High energy injuries of the pelvis

  • A complicated unstable fracture of the pelvis may lead to the loss of 1–3 litres of blood, and intravenous infusion should therefore be provided during transport.
  • If the patient has an unstable fracture of the pelvis, a vacuum mattress is used during transportation to reduce bleeding and pain. Alternatively, the pelvis can be stabilized with a body drape to reduce massive bleeding.

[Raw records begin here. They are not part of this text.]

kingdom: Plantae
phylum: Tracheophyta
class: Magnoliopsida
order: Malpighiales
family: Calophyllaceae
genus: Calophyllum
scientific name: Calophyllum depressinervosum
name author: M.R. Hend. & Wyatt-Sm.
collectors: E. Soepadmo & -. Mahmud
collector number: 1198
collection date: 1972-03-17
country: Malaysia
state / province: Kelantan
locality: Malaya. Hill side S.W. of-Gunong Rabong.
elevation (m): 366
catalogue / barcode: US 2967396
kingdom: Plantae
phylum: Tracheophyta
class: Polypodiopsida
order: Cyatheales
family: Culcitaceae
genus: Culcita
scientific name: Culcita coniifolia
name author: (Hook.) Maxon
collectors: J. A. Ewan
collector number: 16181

Fracture of the pelvis in an elderly patient

  • Fractures of the acetabular floor following a fall are common in elderly patients.
  • An x-ray examination of the pelvis should include both an AP projection and a lateral view of the affected side.
  • The edges of the bones and the acetabular floor must be carefully studied from the x-rays. Are any fissures or displacement evident?
  • A patient with an undisplaced (stable) fracture of the pubic ramus needs no immobilization. Mobility and weight bear are allowed within the limits of pain; the treatment can be carried out on a general hospital ward (injuries caused by a fall).
  • Antithrombotic prophylaxis is usually initiated after 24 hours when the risk of bleeding has subsided.
Table 1. Fractures of the pelvis
Type of fracturePrevalenceTreatment
AvulsionIn athletes: muscle contraction leads to avulsion of a bone fragmentInternal fixation sometimes required, e.g. with screws
Ramus fracture (single, stable)Typically in an elderly person following a fallPain relief and early mobilization
The pelvic ring fractured at several pointsHigher-energy injury (traffic accident, fall from a height, fall)Usually surgical fixation, milder injuries (stable) treated conservatively
AcetabulumFall (osteoporosis!), traffic accident, fall from a height; fracture of the acetabular floor in the elderly.A dislocated fracture or a dislocated hip joint need immediate treatment, completely undisplaced cases treated conservatively

Fracture of the coccyx

  • After a fall or childbirth
  • A very painful fracture
  • An x-ray is not necessary in the initial phase after a minor injury, but radiography is advisable if the injury was significant (e.g. falling from a greater height and landing on the coccyx). Such an injury may, besides a fracture of the coccyx, lead to a sacral fracture, which requires assessment at hospital (cauda symptoms possible).
  • Treatment of a fracture in the coccygeal apex consists of pain relief and the provision of a suitable seat. In chronicized cases, removal of the fracture fragment may be considered.
    • Local anaesthesia is usually not used in the acute phase.